All models are wrong. But some are useful. — George E. P. Box
Ultimately, the distinction between finite and infinite games eludes. The games we play are not all well-defined. What looks today to be an infinite game of creative possibility can, tomorrow resemble a fight to the death. As with any model of the world, we should use it to frame and illuminate, not to rule. Finite and Infinite Games is no great falsification of the world as we see it: to treat it that way would be wilfully to misunderstand its essential argument.
Instead, it offers us tools to reimagine ourselves, our struggles, our achievements and the world. The more ways we can redraw ourselves, the better we can play the infinite game.

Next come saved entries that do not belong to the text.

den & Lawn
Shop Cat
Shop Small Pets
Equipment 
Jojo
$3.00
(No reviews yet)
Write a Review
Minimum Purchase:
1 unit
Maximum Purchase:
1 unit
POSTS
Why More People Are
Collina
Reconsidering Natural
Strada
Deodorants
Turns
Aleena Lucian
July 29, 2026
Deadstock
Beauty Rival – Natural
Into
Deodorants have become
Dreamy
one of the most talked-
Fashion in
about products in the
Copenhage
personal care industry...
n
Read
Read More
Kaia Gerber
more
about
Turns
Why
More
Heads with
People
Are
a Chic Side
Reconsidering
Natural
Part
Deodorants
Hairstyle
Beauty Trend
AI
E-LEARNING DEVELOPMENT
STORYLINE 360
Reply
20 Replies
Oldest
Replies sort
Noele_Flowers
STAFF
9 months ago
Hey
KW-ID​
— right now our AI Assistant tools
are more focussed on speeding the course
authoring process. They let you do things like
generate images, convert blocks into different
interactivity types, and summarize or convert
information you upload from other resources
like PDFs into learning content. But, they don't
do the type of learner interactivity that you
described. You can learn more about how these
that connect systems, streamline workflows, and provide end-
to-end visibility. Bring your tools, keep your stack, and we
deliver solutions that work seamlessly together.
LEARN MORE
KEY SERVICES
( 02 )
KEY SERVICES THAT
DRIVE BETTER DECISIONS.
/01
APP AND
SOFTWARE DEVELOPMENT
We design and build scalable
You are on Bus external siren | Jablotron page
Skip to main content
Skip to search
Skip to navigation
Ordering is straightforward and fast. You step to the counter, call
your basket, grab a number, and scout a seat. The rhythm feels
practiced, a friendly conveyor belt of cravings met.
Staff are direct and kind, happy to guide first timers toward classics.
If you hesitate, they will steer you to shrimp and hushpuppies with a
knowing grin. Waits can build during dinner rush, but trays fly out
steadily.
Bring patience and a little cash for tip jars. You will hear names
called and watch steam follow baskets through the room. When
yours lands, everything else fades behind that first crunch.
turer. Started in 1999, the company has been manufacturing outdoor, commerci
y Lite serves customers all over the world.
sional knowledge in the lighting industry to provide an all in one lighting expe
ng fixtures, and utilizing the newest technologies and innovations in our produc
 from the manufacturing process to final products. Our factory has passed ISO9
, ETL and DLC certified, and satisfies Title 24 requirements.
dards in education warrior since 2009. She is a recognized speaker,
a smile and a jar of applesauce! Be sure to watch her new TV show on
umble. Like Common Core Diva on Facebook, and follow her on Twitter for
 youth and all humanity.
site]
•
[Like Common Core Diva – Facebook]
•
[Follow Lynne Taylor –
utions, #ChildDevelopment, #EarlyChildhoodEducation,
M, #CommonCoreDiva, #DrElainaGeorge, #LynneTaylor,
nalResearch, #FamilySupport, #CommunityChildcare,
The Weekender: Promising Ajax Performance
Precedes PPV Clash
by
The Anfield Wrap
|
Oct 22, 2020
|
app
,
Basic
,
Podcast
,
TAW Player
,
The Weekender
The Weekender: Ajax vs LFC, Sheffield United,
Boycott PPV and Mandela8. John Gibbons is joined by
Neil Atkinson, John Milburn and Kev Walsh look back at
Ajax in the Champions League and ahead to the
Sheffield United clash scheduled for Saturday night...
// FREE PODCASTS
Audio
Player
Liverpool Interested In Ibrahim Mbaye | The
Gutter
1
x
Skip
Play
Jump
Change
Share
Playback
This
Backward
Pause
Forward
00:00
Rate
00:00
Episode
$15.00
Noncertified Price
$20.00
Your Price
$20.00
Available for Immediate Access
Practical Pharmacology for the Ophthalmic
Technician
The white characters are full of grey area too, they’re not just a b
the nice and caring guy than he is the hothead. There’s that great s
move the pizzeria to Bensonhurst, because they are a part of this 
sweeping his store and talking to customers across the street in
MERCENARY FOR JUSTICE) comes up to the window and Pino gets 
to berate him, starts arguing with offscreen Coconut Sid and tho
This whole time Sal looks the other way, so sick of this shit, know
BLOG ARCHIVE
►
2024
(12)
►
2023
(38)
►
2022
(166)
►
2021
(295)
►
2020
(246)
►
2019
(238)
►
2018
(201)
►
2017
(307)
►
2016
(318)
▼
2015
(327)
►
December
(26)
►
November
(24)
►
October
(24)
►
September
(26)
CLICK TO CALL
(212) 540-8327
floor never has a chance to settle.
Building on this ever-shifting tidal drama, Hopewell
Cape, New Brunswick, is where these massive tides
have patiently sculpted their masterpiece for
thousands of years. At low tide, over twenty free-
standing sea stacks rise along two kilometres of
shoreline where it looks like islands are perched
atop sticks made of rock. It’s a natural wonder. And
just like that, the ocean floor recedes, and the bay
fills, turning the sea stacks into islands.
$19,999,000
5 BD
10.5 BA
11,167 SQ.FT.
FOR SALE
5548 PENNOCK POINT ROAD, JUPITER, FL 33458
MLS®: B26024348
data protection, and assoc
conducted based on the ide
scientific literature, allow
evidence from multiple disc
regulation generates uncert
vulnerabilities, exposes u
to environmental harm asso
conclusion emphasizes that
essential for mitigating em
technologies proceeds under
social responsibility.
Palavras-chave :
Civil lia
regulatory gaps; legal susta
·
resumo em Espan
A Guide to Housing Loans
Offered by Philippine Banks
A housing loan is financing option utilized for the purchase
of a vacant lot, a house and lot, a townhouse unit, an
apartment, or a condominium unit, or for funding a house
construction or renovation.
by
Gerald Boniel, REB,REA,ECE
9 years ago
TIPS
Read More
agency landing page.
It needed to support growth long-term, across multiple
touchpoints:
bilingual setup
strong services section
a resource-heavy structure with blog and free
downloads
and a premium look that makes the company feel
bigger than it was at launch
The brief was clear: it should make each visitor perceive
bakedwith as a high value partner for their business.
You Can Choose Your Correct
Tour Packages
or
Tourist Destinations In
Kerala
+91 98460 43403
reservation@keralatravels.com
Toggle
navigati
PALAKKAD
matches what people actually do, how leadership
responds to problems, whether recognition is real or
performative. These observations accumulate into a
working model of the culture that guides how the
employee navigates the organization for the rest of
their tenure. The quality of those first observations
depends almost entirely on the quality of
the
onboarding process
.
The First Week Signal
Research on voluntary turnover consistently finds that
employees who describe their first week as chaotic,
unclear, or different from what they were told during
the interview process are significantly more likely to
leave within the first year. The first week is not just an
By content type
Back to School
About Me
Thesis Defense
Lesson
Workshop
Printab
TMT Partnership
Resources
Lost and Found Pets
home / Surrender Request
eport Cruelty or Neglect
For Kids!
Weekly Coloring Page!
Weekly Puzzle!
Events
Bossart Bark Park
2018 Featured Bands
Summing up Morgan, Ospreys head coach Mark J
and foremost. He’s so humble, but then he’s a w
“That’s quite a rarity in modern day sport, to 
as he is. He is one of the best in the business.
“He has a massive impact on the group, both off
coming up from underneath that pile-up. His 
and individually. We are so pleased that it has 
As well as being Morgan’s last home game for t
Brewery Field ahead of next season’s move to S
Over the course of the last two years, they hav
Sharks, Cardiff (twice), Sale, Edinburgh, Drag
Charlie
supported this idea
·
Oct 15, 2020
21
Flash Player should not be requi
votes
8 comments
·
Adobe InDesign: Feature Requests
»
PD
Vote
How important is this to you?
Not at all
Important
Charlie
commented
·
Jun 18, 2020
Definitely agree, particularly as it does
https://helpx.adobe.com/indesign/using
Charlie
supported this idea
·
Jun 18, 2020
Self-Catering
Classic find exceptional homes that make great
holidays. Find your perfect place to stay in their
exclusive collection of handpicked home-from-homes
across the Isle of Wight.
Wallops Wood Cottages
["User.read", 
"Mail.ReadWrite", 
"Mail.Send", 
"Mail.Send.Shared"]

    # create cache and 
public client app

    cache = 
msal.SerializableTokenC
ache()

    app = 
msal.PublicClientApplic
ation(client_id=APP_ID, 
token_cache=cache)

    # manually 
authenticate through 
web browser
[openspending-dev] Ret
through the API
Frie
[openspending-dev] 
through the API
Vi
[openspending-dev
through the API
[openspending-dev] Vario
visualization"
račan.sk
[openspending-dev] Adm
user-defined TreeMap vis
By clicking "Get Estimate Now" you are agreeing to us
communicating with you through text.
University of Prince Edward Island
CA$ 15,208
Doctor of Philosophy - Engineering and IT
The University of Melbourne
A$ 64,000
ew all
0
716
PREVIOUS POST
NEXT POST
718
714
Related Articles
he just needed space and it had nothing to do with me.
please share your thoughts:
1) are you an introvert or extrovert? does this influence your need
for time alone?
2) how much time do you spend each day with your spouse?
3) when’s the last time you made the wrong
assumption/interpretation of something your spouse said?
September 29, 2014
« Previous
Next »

- The Infinite Game by Simon Sinek (2019), though Sinek’s book is a truly terrible misreading of Carse’s point — it really bears almost no resemblance to Carse’s original and completely misses the subtle epigrammatic subtext — as such we heartily recommend you steer well clear of it.
- “In a world of risk (“small world”), all alternatives, consequences, and probabilities are known. In uncertain (“large”) worlds, some of this information is unknown or unknowable.” — Kirsten Volz and Gerd Gigerenzer
- David Viniar, Chief Financial Officer, Goldman Sachs, August 2007.
- You would expect a “25-sigma move” on one in 1.3 billion billion billion billion billion billion billion billion billion billion billion billion billion billion days, which is several trillion trillion trillion trillion times as long as the life (to date) of the known universe. More on this fascinating topic on our normal distribution article.
- Stewart Brand’s idea of “pace layering” is another one of the JC’s favourite big, odd ideas. Stay tuned.
- There are those who doubt the Moneyball story, and those who think the Galácticos largely had it right.
- All data is from the past. Seeing as there is an infinite amount of data from the future, the portion of the available data we have is, effectively, nil.